Comment 2 Allan Jude freebsd_committer 2017-03-30 18:36:04 UTC
any additional information, benchmark code, etc you can provide will be useful. Thank you.
Comment 3 Adam Stylinski 2017-03-30 18:56:57 UTC
Created attachment 181322 [details]
Quick benchmark

Please don't mind the C++, the actual function is clean C.  Be sure to compile with -mavx2.

It's worth noting that the code that's integrated into ZFS On Linux appears to do benchmark code to select the fastest function and dynamically reassigns a function pointer to that function (at maybe module load time?).  Adding the extra layer of function pointers will probably be somewhat necessary for this kind of modularity, though this obviously has some security implications (in that corrupting this pointer value can lead to bad things).  I hardly think it'd be the first function pointer dispatched in the FreeBSD kernel, though.

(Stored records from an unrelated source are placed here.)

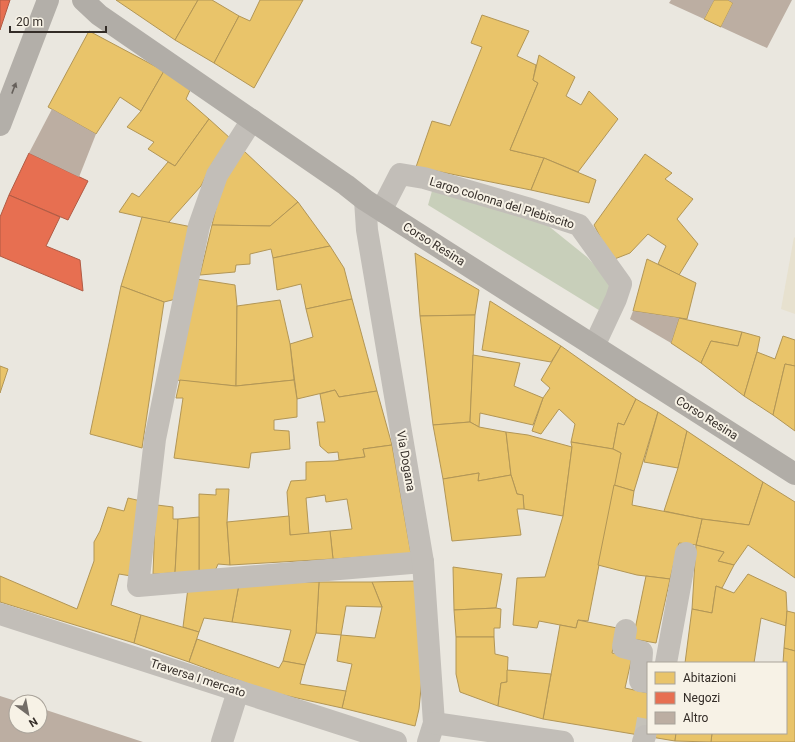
<svg xmlns="http://www.w3.org/2000/svg" width="795" height="742" font-family="Roboto,sans-serif">
	<style>
		.green { fill: #c8cfba }
		.plaza { fill: #e7e1cf }
		.homes { fill: #e9c46a; stroke: #b29656 }
		.shops { fill: #e76f51; stroke: #b15b44 }
		.building { fill: #bcaea2 }
		.lines { fill: none; stroke-linecap: round; stroke-linejoin: round }
		.street-tunnel { stroke: #c5c2ba; stroke-width: 22; stroke-dasharray: 22 11; stroke-linecap: butt }
		.street { stroke: #c2beb8; stroke-width: 22 }
		.secondary { stroke: #b3afa9; stroke-width: 22 }
		.primary { stroke: #b1ada7; stroke-width: 22 }
		.oneway { fill: #66605b }
		.labels { text-anchor: middle; dominant-baseline: central; stroke-width: 4; stroke-linejoin: round; paint-order: stroke }
		.street-label { font-size: 12px; fill: #332c27; stroke: #f7f2e6 }
	</style>
	<rect width="100%" height="100%" fill="#eae7df"/>
	<polygon class="green" points="434,184 546,224 587,257 617,289 602,312 428,205"/>
	<polygon class="plaza" points="794,237 795,238 795,314 781,309"/>
	<g class="homes">
		<polygon points="116,0 198,0 175,40"/>
		<polygon points="198,0 212,0 239,16 214,63 175,40"/>
		<polygon points="260,0 303,0 254,88 214,63 239,16 250,21"/>
		<polygon points="714,0 728,0 733,3 721,27 704,19"/>
		<polygon points="482,15 529,31 517,56 536,65 533,80 538,83 510,150 544,158 531,190 416,167 432,121 450,126 482,47 471,43"/>
		<polygon points="89,31 164,71 141,111 120,97 96,134 48,107"/>
		<polygon points="539,55 575,77 566,96 581,105 589,91 618,119 578,172 544,158 510,150 538,83 533,80"/>
		<polygon points="164,71 191,88 186,99 209,119 175,166 148,149 154,142 127,127 141,111"/>
		<polygon points="209,119 231,139 213,162 201,186 168,223 119,212 132,193 139,197 168,162 175,166"/>
		<polygon points="244,151 298,202 270,226 212,225 223,179"/>
		<polygon points="645,154 672,173 665,179 693,199 677,219 698,244 679,275 658,264 666,246 648,234 630,253 612,260 594,225"/>
		<polygon points="544,158 596,180 589,203 531,190"/>
		<polygon points="298,202 330,246 273,258 271,249 250,254 250,264 236,265 235,272 200,275 212,225 270,226"/>
		<polygon points="142,217 192,227 176,299 164,302 121,286"/>
		<polygon points="330,246 344,268 352,299 306,309 301,284 277,290 273,258"/>
		<polygon points="415,253 479,290 475,315 420,316"/>
		<polygon points="647,259 696,283 687,319 633,311"/>
		<polygon points="196,279 235,285 237,306 236,386 175,380"/>
		<polygon points="121,286 164,302 142,448 90,434"/>
		<polygon points="352,299 377,391 339,397 335,390 297,399 290,344 313,337 306,309"/>
		<polygon points="280,300 290,344 294,380 236,386 237,306"/>
		<polygon points="490,301 561,346 551,362 482,350"/>
		<polygon points="475,315 470,422 433,425 420,316"/>
		<polygon points="679,318 742,332 738,346 711,341 701,363 671,343"/>
		<polygon points="742,332 760,337 757,352 744,396 701,363 711,341 738,346"/>
		<polygon points="783,336 795,340 795,366 785,364 773,415 744,396 757,352 775,359"/>
		<polygon points="561,346 636,399 624,425 618,423 613,449 571,442 575,424 559,409 541,434 532,431 543,398 550,388 541,380"/>
		<polygon points="473,355 520,363 514,386 543,398 533,425 480,413 479,427 470,422"/>
		<polygon points="785,364 795,366 795,431 773,415"/>
		<polygon points="0,366 8,369 0,393"/>
		<polygon points="180,380 236,386 294,380 297,399 297,417 274,420 274,430 289,431 290,449 251,453 249,468 174,458 183,398 176,398"/>
		<polygon points="335,390 339,397 377,391 392,445 363,449 365,457 339,460 338,452 328,453 320,446 317,422 325,422 320,394"/>
		<polygon points="636,399 658,412 634,491 614,485 621,453 613,449 618,423 624,425"/>
		<polygon points="658,412 687,431 678,468 644,462"/>
		<polygon points="470,422 479,427 506,432 511,475 478,481 479,473 443,479 433,425"/>
		<polygon points="687,431 763,482 749,525 702,519 664,511 678,468"/>
		<polygon points="506,432 528,435 572,447 563,516 524,509 523,495 517,494 511,475"/>
		<polygon points="571,442 613,449 621,453 588,621 578,620 576,628 539,621 537,628 513,625 517,578 545,577 563,516 572,447"/>
		<polygon points="392,445 411,554 333,559 330,531 352,529 347,499 326,502 325,495 306,498 309,534 290,535 287,492 291,481 306,480 306,462 334,461 365,457 363,449"/>
		<polygon points="479,473 478,481 511,475 517,494 523,495 524,509 517,509 521,535 452,541 443,479"/>
		<polygon points="763,482 795,502 795,578 748,545 734,565 718,561 724,552 696,545 702,519 749,525"/>
		<polygon points="614,485 634,491 632,505 702,519 696,545 679,543 670,579 637,575 598,565"/>
		<polygon points="216,489 229,489 227,522 230,565 218,564 215,571 199,572 199,494 216,495"/>
		<polygon points="128,498 141,501 131,576 119,574 111,605 141,615 134,643 0,602 0,576 77,609 94,561 94,542 100,531 108,507 124,511"/>
		<polygon points="157,505 173,507 173,519 178,519 175,573 153,574 155,521"/>
		<polygon points="289,516 290,535 330,531 333,559 230,565 227,522"/>
		<polygon points="199,517 199,572 175,573 178,519"/>
		<polygon points="696,545 724,552 718,561 734,565 722,588 716,586 712,613 692,609"/>
		<polygon points="453,567 502,574 496,608 454,610"/>
		<polygon points="748,574 786,592 787,611 786,626 761,618 754,663 685,663 692,609 712,613 716,586 734,593"/>
		<polygon points="646,576 670,579 656,643 633,639"/>
		<polygon points="417,581 423,667 419,709 415,726 342,708 352,664 337,661 341,635 375,638 382,607 372,582"/>
		<polygon points="319,582 372,582 382,607 346,606 341,635 316,633"/>
		<polygon points="319,582 316,633 305,665 283,661 291,630 232,622 239,584"/>
		<polygon points="239,584 232,622 204,618 199,632 183,627 188,588"/>
		<polygon points="496,608 501,609 500,628 494,628 494,637 456,637 454,610"/>
		<polygon points="787,611 795,613 795,651 784,648"/>
		<polygon points="141,615 199,632 189,662 134,643"/>
		<polygon points="578,620 617,628 612,653 632,657 625,688 648,693 648,733 676,733 675,741 543,719 560,625 576,628"/>
		<polygon points="456,637 494,637 495,654 508,657 507,682 501,683 498,706 460,692 456,674"/>
		<polygon points="197,639 279,668 283,661 305,665 300,684 346,691 342,708 270,692 189,662"/>
		<polygon points="784,648 795,651 795,742 711,742 712,733 786,733 786,663 783,663"/>
		<polygon points="507,670 551,674 543,719 498,706 501,683 507,682"/>
		<polygon points="676,733 712,733 711,742 675,741"/>
	</g>
	<g class="shops">
		<polygon points="0,0 10,0 0,30"/>
		<polygon points="29,153 88,181 68,220 9,195"/>
		<polygon points="9,195 60,217 46,246 80,260 83,291 0,256 0,217"/>
	</g>
	<g class="building">
		<polygon points="671,0 714,0 704,19 669,3"/>
		<polygon points="728,0 792,0 767,48 721,27 733,3"/>
		<polygon points="52,109 96,134 79,177 29,153"/>
		<polygon points="633,311 679,318 671,343 630,319"/>
		<polygon points="0,696 19,702 16,702 16,726 40,726 40,708 143,742 0,742"/>
	</g>
	<g class="lines">
		<polyline class="street-tunnel" points="645,736 648,719"/>
		<g class="street">
			<polyline points="252,120 217,175 199,226 155,439 138,586 423,562"/>
			<polyline points="365,200 367,230 423,562 434,723 428,742"/>
			<polyline points="381,211 400,174 424,178 527,208 579,225 621,284 616,299 594,346"/>
			<polyline points="0,614 396,742"/>
			<polyline points="626,630 623,647 642,652 640,681 648,682"/>
			<polyline points="666,663 686,553"/>
			<polyline points="434,723 563,742"/>
			<polyline points="222,742 238,691"/>
			<polyline points="643,742 645,736"/>
		</g>
		<polyline class="secondary" points="0,125 48,0"/>
		<polyline class="primary" points="83,0 99,15 346,185 365,200 795,474"/>
	</g>
	<defs><path id="oneway-solid" d="M-6-.8H1V-3.2L6.5 0L1 3.2V.8H-6Z"/></defs>
	<use class="oneway" href="#oneway-solid" transform="translate(14 88) rotate(-69)"/>
	<g class="labels">
		<g class="street-label">
			<text transform="translate(502 203) rotate(17)">Largo colonna del Plebiscito</text>
			<text transform="translate(434 244) rotate(32)">Corso Resina</text>
			<text transform="translate(707 418) rotate(32)">Corso Resina</text>
			<text transform="translate(406 461) rotate(80)">Via Dogana</text>
			<text transform="translate(198 678) rotate(18)">Traversa I mercato</text>
		</g>
	</g>
	<rect x="647" y="662" width="140" height="72" fill="#f7f2e6" stroke="#a9a39a"/>
	<rect x="655" y="672" width="20" height="12" fill="#e9c46a" stroke="#a9a39a"/>
	<text x="683" y="682" font-size="12" fill="#332c27">Abitazioni</text>
	<rect x="655" y="692" width="20" height="12" fill="#e76f51" stroke="#a9a39a"/>
	<text x="683" y="702" font-size="12" fill="#332c27">Negozi</text>
	<rect x="655" y="712" width="20" height="12" fill="#bcaea2" stroke="#a9a39a"/>
	<text x="683" y="722" font-size="12" fill="#332c27">Altro</text>
	<g transform="translate(28 714) rotate(148)"><circle r="19" fill="#f7f2e6" stroke="#a9a39a"/>
	<path d="M0-3L7 15L0 10L-7 15Z" fill="#736d67"/>
	<text y="-6" font-size="11" font-weight="bold" text-anchor="middle" fill="#332c27">N</text>
	</g>
	<path d="M10 26v6h96v-6" fill="none" stroke="#332c27" stroke-width="2"/>
	<text x="16" y="26" font-size="12" fill="#332c27" stroke="#f7f2e6" stroke-width="3" paint-order="stroke">20 m</text>
</svg>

Given that IXSystems cares about ZFS performance and distributes on hardware with some lower powered Atom CPUs, I figured this would be of interest.
Comment 4 Adam Stylinski 2017-03-30 19:54:18 UTC
Created attachment 181326 [details]
SSE4 implementation

Also not as impactful, but definitely measurable is an SSE4 variant.  This will actually run on Atoms and a much larger number of other pre-Haswell CPUs.  

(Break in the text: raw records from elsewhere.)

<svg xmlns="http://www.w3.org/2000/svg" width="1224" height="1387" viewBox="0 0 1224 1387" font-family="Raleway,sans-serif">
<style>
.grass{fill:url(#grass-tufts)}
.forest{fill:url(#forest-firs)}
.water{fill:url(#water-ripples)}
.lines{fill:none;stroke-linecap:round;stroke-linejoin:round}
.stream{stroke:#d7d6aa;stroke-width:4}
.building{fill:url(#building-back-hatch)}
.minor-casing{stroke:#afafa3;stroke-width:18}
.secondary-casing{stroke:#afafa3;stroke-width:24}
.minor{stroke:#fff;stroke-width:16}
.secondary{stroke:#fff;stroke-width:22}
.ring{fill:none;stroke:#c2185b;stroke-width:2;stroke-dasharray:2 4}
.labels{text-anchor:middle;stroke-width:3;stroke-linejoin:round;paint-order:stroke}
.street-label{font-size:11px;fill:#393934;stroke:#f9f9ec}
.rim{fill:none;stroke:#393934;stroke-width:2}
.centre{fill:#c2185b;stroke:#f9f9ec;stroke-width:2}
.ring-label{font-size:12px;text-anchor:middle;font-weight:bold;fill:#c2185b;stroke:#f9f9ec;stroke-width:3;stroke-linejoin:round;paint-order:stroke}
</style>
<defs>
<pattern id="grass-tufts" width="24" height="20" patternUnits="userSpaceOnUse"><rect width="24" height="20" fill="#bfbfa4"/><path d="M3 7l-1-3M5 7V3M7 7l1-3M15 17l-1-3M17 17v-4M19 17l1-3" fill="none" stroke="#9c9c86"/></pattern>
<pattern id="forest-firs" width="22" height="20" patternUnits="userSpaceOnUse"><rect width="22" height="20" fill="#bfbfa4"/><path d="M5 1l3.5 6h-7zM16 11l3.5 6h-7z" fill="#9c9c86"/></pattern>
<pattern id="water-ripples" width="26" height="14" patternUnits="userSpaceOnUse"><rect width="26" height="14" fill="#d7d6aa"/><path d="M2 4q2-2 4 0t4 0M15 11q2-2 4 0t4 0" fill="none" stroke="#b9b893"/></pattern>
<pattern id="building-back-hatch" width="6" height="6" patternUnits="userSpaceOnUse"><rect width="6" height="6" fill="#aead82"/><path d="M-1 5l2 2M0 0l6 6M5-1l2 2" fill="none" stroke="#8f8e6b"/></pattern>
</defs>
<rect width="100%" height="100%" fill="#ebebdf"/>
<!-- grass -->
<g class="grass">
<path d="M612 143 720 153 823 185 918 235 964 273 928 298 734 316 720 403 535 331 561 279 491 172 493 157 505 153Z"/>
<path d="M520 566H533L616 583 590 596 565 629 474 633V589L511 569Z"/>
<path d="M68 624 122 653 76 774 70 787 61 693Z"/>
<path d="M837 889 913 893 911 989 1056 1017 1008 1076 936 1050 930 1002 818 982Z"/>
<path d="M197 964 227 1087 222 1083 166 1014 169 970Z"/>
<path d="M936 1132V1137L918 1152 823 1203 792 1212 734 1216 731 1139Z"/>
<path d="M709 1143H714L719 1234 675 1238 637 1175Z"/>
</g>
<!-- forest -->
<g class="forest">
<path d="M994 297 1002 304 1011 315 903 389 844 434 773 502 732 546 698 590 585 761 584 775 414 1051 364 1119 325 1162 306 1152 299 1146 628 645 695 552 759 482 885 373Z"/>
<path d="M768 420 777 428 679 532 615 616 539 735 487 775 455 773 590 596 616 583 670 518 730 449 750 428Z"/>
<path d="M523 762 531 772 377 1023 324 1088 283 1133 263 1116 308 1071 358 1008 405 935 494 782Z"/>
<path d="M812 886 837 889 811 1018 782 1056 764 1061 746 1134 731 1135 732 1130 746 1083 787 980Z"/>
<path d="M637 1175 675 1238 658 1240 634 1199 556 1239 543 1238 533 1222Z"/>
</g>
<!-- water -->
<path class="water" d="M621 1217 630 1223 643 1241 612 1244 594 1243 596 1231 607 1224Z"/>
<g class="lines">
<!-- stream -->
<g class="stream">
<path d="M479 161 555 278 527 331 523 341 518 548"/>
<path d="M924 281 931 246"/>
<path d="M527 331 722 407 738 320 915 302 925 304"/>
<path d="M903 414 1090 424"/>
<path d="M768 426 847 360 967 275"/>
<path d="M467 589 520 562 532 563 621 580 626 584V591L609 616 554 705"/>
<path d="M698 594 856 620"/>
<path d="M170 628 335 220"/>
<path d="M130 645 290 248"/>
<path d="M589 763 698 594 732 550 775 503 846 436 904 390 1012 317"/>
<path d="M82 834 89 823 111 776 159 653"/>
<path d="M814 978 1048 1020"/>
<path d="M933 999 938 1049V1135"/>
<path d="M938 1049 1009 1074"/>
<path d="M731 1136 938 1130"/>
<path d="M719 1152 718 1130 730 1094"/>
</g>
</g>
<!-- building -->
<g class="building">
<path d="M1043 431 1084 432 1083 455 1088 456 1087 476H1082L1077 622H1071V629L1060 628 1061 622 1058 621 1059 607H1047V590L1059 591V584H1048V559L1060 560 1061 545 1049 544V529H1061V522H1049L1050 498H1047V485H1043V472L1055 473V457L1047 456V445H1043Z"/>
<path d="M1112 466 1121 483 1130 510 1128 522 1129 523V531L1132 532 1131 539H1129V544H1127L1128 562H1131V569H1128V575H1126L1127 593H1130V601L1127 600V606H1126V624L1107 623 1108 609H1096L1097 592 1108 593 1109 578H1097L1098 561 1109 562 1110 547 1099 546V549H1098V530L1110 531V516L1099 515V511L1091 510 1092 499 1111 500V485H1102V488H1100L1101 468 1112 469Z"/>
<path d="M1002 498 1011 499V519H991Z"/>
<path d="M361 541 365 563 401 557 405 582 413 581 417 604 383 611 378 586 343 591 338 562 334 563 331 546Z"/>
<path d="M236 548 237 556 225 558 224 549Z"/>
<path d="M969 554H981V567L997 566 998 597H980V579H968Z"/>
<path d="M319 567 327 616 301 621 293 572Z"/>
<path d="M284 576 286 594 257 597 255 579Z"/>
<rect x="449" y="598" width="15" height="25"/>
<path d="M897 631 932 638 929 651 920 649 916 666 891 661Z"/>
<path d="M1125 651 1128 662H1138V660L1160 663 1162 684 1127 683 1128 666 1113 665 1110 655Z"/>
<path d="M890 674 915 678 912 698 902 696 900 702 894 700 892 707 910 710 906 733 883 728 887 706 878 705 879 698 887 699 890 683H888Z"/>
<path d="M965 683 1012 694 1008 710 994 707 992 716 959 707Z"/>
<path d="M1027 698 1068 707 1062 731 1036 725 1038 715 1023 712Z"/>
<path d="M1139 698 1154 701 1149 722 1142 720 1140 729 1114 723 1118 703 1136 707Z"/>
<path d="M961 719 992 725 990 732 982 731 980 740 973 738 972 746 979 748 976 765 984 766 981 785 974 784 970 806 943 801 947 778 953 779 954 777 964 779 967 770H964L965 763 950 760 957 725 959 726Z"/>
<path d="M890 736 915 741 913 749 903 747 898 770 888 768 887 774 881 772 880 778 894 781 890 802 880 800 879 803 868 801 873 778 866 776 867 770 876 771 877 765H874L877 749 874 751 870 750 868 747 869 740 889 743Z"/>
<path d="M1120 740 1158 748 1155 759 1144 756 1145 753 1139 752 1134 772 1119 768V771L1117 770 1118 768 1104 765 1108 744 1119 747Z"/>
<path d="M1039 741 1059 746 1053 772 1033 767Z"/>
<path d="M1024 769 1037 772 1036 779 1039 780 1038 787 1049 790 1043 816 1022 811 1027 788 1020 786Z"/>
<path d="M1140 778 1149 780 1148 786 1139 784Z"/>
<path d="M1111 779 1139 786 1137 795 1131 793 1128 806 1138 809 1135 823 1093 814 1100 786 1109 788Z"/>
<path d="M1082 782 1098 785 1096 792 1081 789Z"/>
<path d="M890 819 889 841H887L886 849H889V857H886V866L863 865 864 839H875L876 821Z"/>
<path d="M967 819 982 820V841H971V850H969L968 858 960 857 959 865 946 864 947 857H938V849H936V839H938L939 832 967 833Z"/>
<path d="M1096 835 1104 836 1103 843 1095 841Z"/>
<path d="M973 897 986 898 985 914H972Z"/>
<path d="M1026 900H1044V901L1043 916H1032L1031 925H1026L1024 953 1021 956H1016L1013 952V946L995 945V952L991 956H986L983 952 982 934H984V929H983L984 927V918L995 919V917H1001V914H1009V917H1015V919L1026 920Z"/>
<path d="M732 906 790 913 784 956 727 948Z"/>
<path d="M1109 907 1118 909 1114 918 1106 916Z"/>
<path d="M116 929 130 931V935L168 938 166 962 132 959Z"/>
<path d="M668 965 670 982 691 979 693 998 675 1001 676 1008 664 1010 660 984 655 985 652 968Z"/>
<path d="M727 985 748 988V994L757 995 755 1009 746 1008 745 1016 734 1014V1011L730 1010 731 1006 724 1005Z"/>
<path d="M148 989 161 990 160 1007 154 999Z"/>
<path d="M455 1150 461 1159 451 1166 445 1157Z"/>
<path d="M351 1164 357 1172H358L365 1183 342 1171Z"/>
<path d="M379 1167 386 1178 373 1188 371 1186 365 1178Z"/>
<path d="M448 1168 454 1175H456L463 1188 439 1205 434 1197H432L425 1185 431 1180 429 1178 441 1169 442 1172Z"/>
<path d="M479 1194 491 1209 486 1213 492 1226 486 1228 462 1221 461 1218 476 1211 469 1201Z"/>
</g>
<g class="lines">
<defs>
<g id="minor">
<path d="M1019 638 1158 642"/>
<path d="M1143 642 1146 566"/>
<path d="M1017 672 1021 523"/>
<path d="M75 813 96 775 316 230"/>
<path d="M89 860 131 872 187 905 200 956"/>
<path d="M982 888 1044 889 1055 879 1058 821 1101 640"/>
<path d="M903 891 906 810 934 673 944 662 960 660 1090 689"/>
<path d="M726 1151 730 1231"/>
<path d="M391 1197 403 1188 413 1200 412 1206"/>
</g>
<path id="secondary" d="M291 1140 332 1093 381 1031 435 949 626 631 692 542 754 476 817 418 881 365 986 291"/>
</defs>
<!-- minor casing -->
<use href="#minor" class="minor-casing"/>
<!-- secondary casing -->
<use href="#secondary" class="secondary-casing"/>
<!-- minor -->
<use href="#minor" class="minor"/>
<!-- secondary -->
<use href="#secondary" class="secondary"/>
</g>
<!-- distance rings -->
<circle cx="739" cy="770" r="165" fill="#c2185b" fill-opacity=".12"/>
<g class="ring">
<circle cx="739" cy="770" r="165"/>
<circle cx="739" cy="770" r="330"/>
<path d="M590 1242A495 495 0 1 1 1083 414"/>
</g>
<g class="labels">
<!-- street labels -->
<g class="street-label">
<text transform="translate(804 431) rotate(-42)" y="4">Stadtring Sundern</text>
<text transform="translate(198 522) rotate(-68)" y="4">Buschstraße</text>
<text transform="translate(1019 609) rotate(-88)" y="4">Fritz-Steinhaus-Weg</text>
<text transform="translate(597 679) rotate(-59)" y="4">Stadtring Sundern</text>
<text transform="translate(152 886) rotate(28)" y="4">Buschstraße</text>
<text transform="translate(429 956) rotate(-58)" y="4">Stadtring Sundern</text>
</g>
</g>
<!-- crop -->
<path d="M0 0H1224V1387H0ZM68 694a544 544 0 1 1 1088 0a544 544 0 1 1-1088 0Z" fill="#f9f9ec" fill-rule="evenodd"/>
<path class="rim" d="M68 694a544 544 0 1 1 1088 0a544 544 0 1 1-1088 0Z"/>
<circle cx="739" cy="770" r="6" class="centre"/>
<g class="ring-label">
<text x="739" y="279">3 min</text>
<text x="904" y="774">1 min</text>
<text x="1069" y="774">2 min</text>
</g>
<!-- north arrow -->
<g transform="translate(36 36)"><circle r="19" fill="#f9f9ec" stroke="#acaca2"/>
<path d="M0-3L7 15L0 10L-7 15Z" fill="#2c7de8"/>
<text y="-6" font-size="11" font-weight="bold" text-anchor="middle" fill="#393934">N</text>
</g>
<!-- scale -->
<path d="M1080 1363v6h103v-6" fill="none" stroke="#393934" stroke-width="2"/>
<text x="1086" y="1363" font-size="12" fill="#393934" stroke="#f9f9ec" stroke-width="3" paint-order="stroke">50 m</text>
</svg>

The ZFS On Linux version does 8 padds per loop iteration because they are avoiding the pmovzxdq instruction.  This is probably to be compatible with SSSE3 and not require SSE4.
Comment 5 Adam Stylinski 2017-04-03 19:22:34 UTC
Created attachment 181440 [details]
same benchmark but with 128k checksums

128k widths are more realistic for ZFS.  Though, 8k will probably fit into cache lines a little better if you're trying to mitigate memory access effects.